*WHAT YOU HAVE TO DO*.
From the line that contains "right knee: (1206, 793)" to the end of the records below, copy every line exactly. Both the first and last of these lines count.

━━━

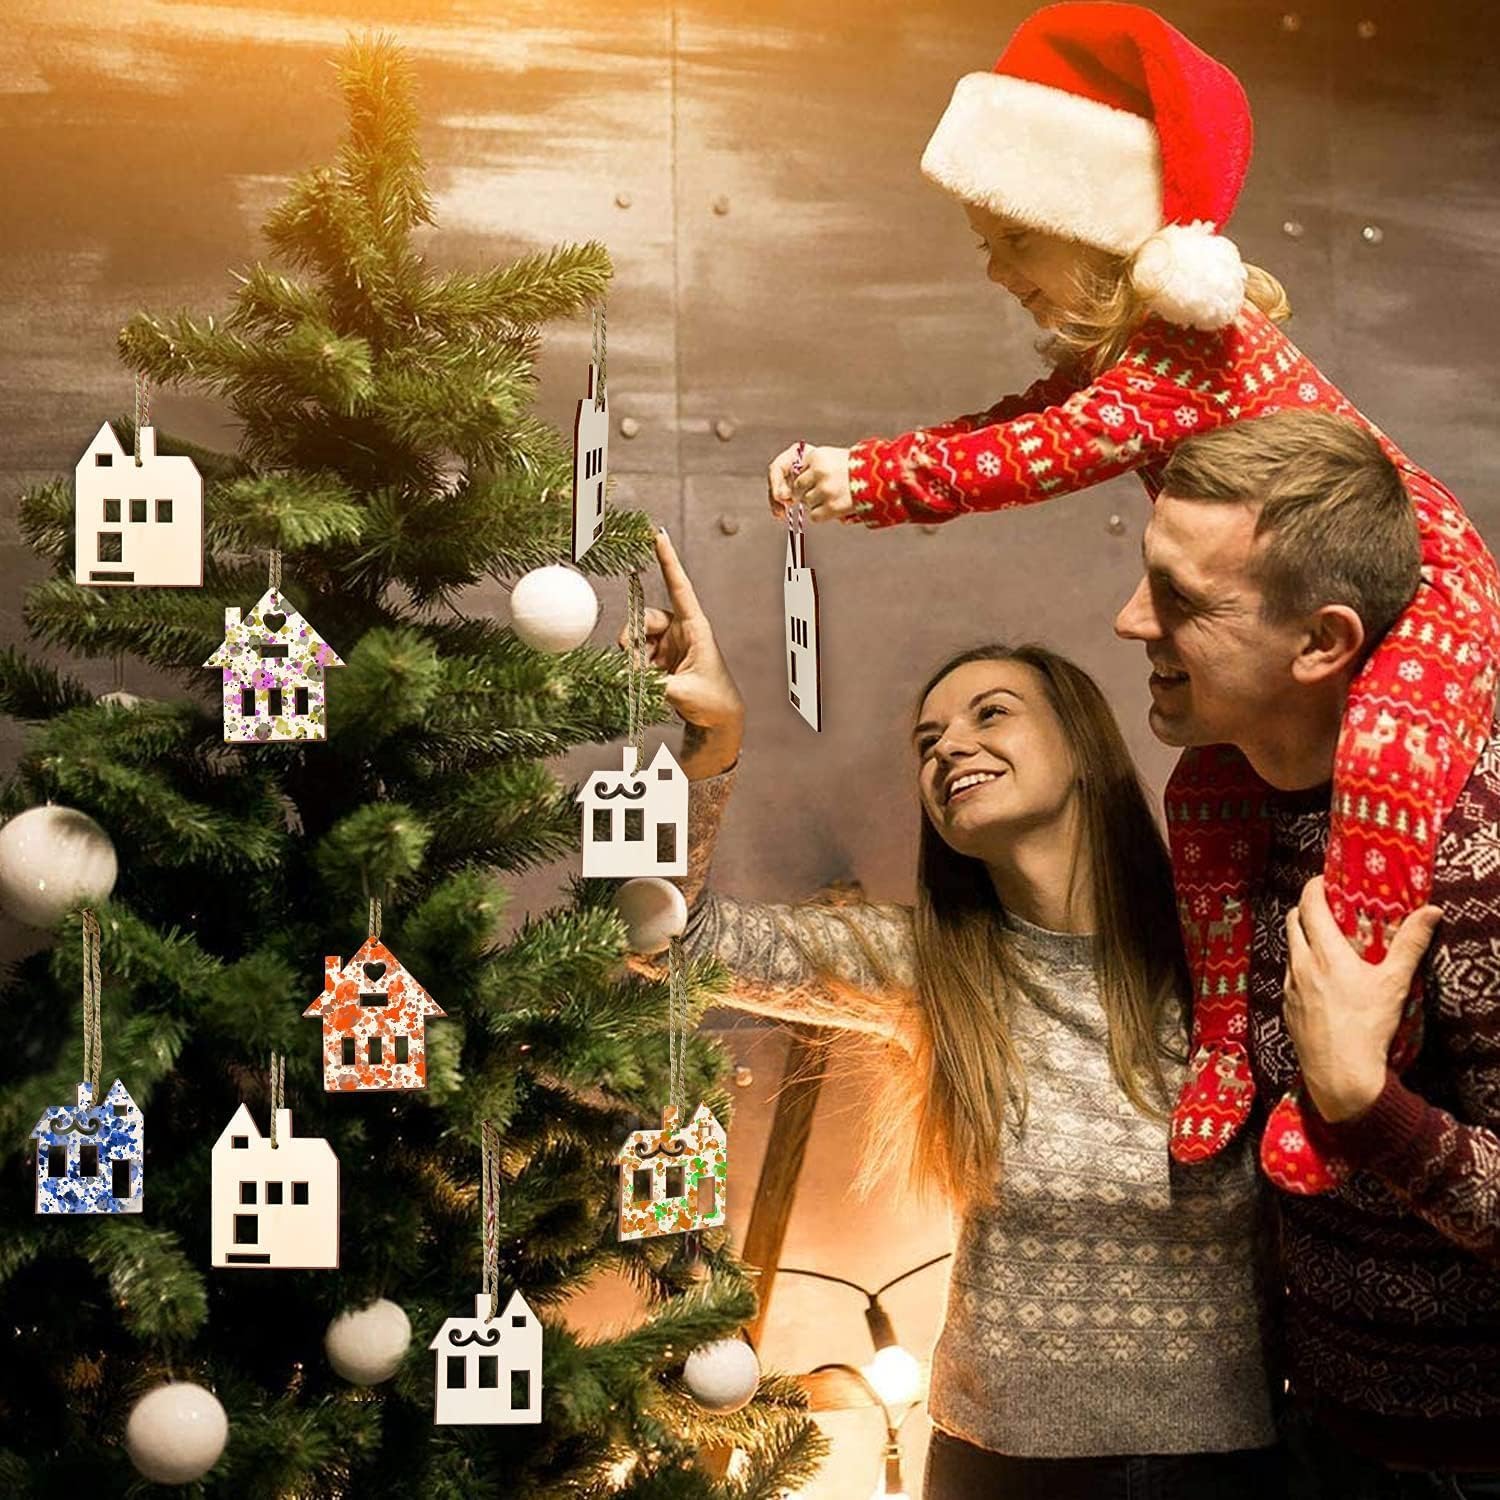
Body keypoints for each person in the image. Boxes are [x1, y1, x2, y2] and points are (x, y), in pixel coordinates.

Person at [762, 2, 1499, 1190]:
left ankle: (1351, 1068)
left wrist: (867, 480)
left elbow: (1033, 458)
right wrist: (871, 466)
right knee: (1206, 793)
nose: (990, 266)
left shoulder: (1191, 359)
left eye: (1010, 238)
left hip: (1430, 590)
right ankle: (1220, 1057)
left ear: (1095, 237)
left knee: (1387, 782)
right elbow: (1029, 424)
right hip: (1311, 602)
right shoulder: (1137, 360)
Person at [624, 528, 1284, 1499]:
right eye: (929, 743)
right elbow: (668, 943)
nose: (950, 750)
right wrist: (711, 746)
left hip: (1217, 1466)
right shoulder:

━━━

*EXERCISE RESULT*.
right knee: (1206, 793)
nose: (990, 266)
left shoulder: (1191, 359)
left eye: (1010, 238)
left hip: (1430, 590)
right ankle: (1220, 1057)
left ear: (1095, 237)
left knee: (1387, 782)
right elbow: (1029, 424)
right hip: (1311, 602)
right shoulder: (1137, 360)
Person at [624, 528, 1284, 1499]:
right eye: (929, 743)
right elbow: (668, 943)
nose: (950, 750)
right wrist: (711, 746)
left hip: (1217, 1466)
right shoulder:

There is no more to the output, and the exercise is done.